> _Task_:
Below are entries; output exactly the lines from the one with "Talla del producto" to the one with "arrow_forward_ios", both included, and nothing else.

> _Available data_:
+===+

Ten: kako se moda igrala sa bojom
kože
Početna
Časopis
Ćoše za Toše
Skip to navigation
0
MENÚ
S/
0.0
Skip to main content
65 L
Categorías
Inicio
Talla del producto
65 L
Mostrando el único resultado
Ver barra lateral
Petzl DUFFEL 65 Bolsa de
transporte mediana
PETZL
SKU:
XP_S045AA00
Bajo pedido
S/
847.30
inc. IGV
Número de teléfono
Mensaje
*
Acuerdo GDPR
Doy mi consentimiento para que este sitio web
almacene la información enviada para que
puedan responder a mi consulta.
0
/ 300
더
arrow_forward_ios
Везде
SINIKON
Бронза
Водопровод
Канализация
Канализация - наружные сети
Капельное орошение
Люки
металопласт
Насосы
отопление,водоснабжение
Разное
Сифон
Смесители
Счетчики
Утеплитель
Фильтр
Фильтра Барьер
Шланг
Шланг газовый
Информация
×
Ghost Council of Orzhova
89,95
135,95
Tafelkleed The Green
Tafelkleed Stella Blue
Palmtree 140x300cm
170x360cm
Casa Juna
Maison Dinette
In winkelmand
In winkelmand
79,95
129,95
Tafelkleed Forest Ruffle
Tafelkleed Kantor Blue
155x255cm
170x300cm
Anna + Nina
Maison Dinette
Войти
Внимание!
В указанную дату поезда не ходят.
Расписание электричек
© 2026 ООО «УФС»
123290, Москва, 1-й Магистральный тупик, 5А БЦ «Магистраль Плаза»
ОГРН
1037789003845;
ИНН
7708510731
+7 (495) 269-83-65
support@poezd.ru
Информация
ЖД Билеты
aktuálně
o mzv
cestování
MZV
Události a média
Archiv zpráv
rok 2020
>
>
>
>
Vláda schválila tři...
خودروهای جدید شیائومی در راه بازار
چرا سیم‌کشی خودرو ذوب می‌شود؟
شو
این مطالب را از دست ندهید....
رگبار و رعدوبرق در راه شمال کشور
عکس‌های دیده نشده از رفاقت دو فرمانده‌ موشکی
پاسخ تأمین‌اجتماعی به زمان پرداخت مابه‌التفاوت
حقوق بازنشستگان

+===+

> _Expected answer_:
Talla del producto
65 L
Mostrando el único resultado
Ver barra lateral
Petzl DUFFEL 65 Bolsa de
transporte mediana
PETZL
SKU:
XP_S045AA00
Bajo pedido
S/
847.30
inc. IGV
Número de teléfono
Mensaje
*
Acuerdo GDPR
Doy mi consentimiento para que este sitio web
almacene la información enviada para que
puedan responder a mi consulta.
0
/ 300
더
arrow_forward_ios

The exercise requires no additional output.